Na manhã desta quinta-feira (30), um homem de 52 anos foi morto pela Polícia Militar após fazer o próprio filho de 1 ano e 11 meses refém em Pedro Leopoldo, na Região Metropolitana de Belo Horizonte. A criança foi resgatada ilesa, mas o suspeito, identificado como Gilmar Barreto Borges, não resistiu à intervenção dos militares.
Relato da mãe
Rita Assad, mãe do menino e ex-companheira de Gilmar, relatou à TV Globo os momentos de terror vividos. Segundo ela, Gilmar chegou à sua casa já embriagado, a agrediu diversas vezes e efetuou disparos com uma arma de fogo. Durante a confusão, o filho mais velho do casal conseguiu fugir para a rua, mas o caçula foi levado pelo pai.
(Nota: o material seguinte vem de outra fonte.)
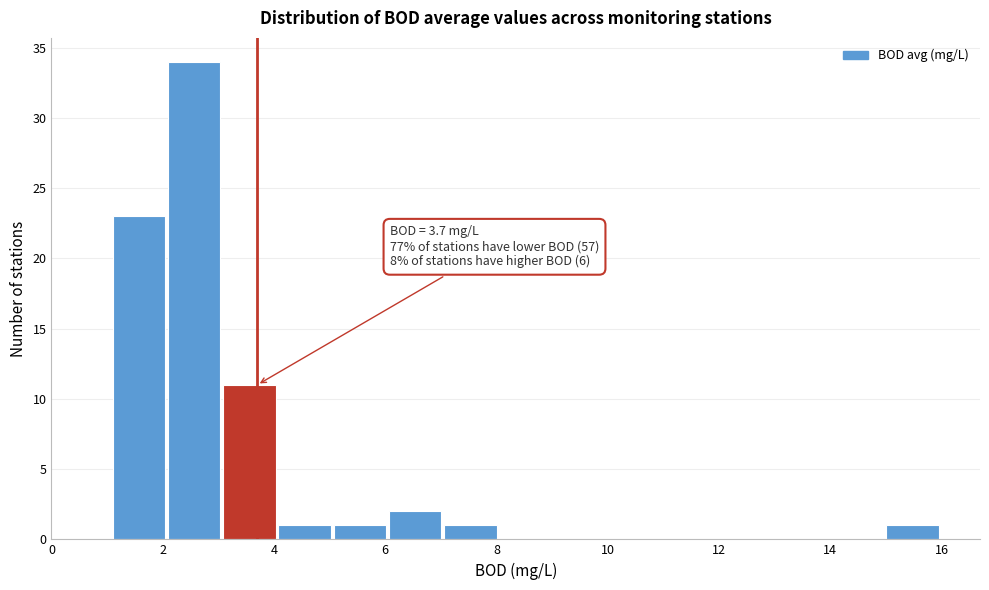

Which range on the x-axis has the tallest bar?

2.0 to 3.0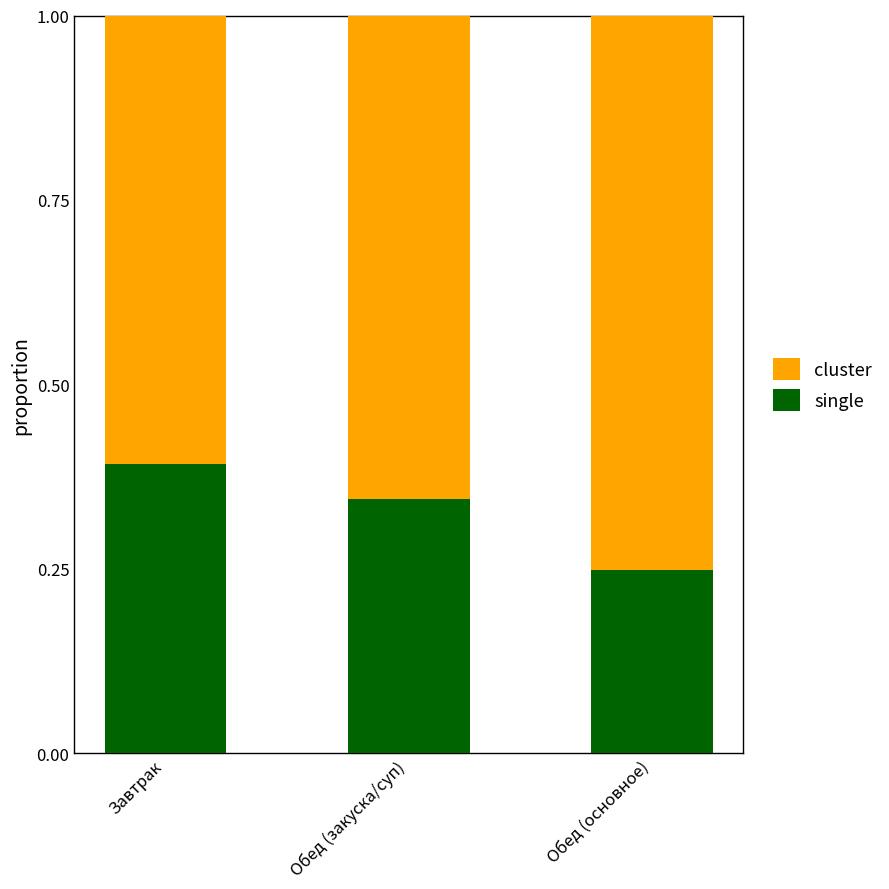

Is it true that single equals 0.2 at Завтрак?

False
"Eu tentei pegar o pequeno, mas ele levou ele para dentro de casa de novo. Ele falava que ia matar o filho e se matar também", descreveu Rita, visivelmente abalada.
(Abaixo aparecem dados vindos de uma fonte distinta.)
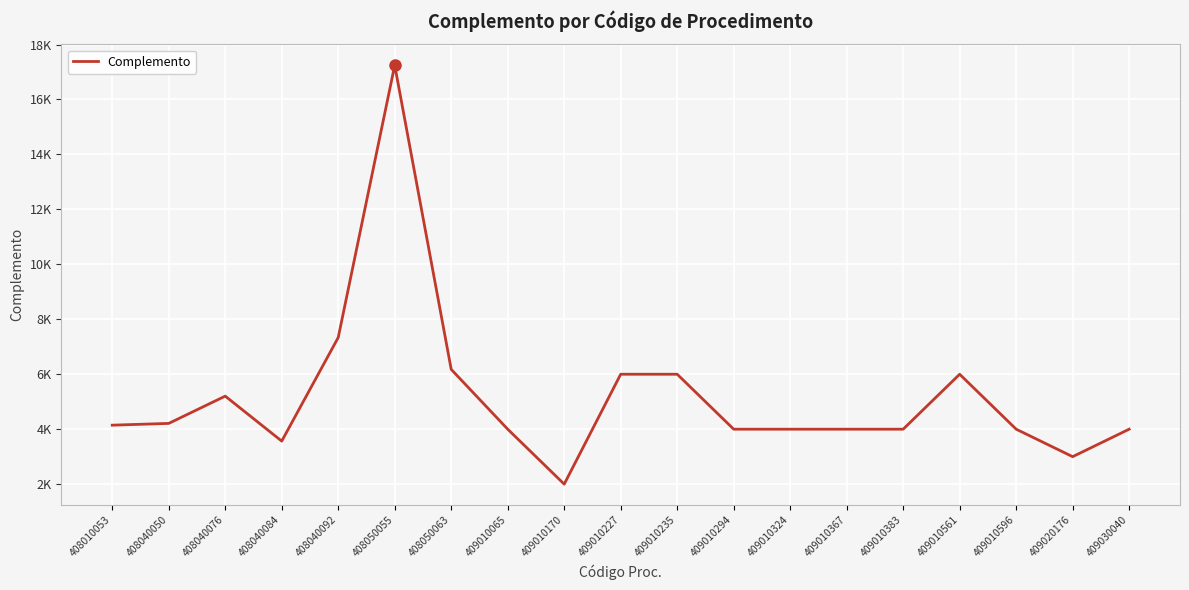

At which label does the data first exceed 4000?

408010053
Negociações e intervenção policial
Uma vizinha acionou a Polícia Militar após ouvir os disparos. Quando os agentes chegaram ao local, Gilmar já estava armado dentro da residência com a criança. O Batalhão de Operações Policiais Especiais (Bope) foi acionado para iniciar as negociações.
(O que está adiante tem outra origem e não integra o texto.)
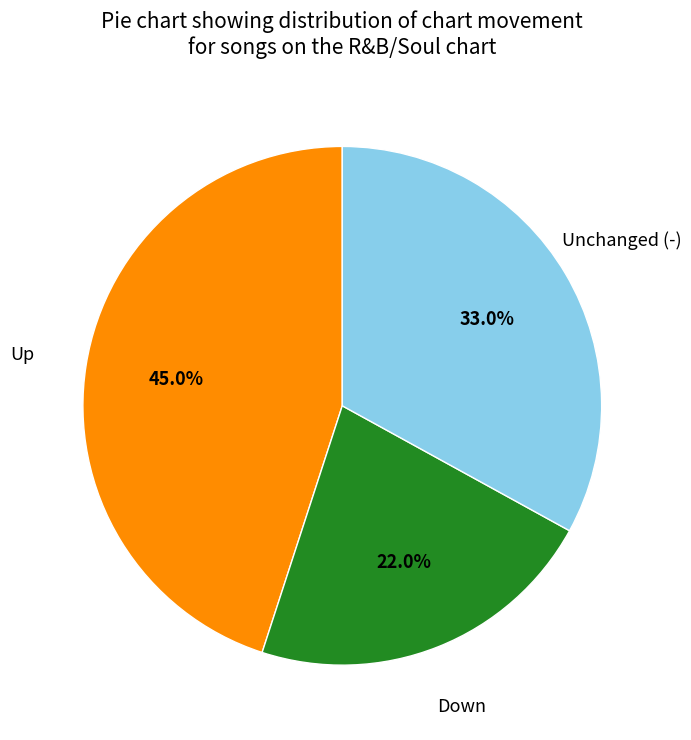

Does any single category account for the majority?

No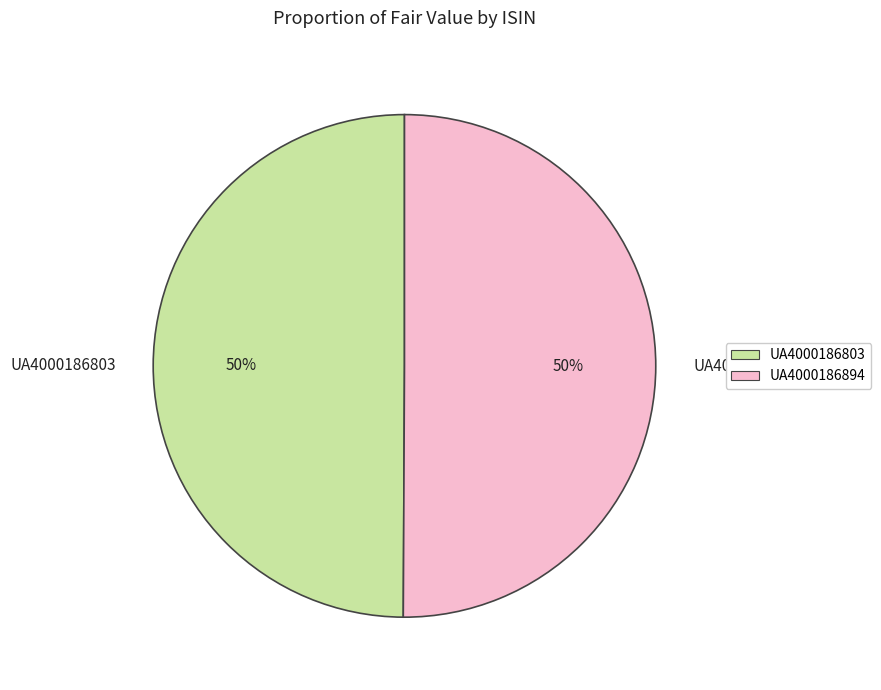

How many segments does this pie chart have?

2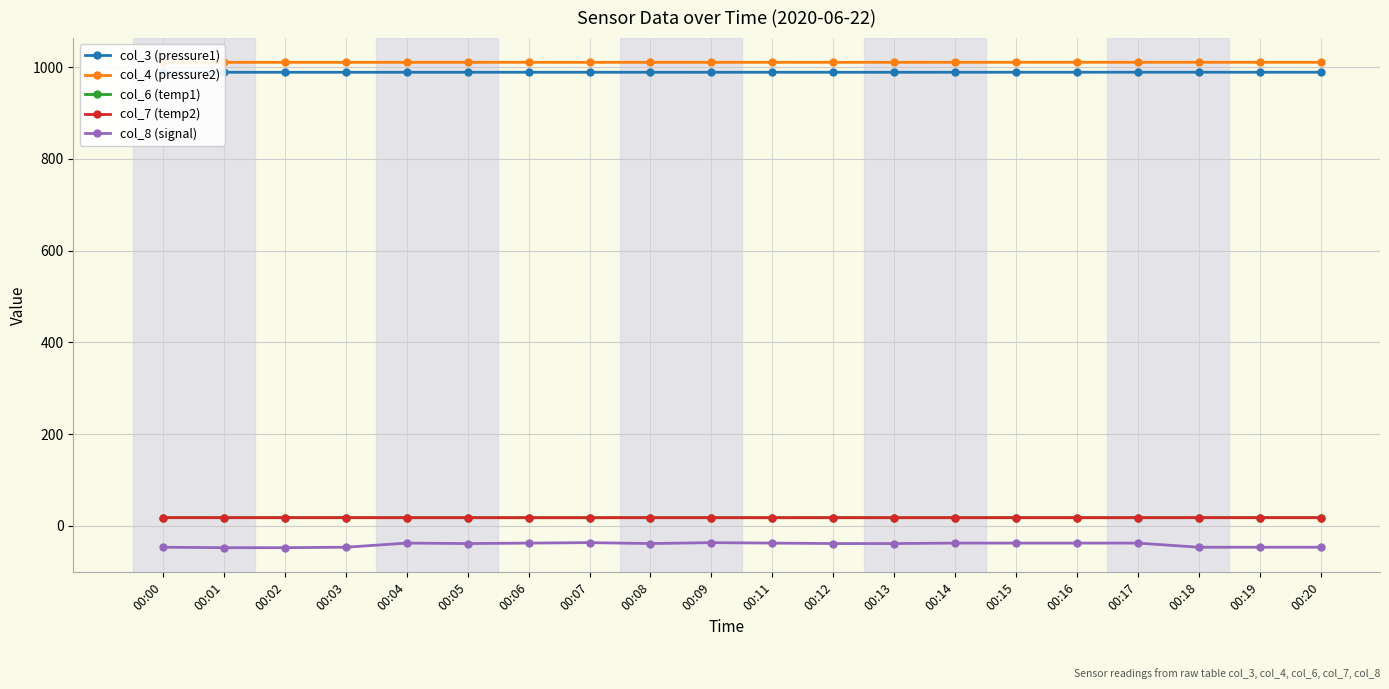

What is the maximum value for col_6 (temp1)?

17.5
De acordo com a PM, foram feitas várias tentativas de diálogo, mas o suspeito recusou se render e continuou ameaçando matar o filho e cometer suicídio. Diante do risco iminente à vida da criança, os militares realizaram uma intervenção tática, resultando na morte de Gilmar. O menino foi resgatado sem ferimentos.
Antecedentes de violência
A Polícia Militar informou que Gilmar já possuía registros de ameaça contra Rita. A mãe da criança confirmou que estava separada do agressor e que eles não conviviam mais. O caso reforça a preocupação com a violência doméstica na região, em que situações de crise podem escalar para tragédias como essa.
A ocorrência será investigada pela Polícia Civil, que analisará as circunstâncias da intervenção policial e os antecedentes do suspeito. Rita e as crianças receberam apoio de equipes de assistência social.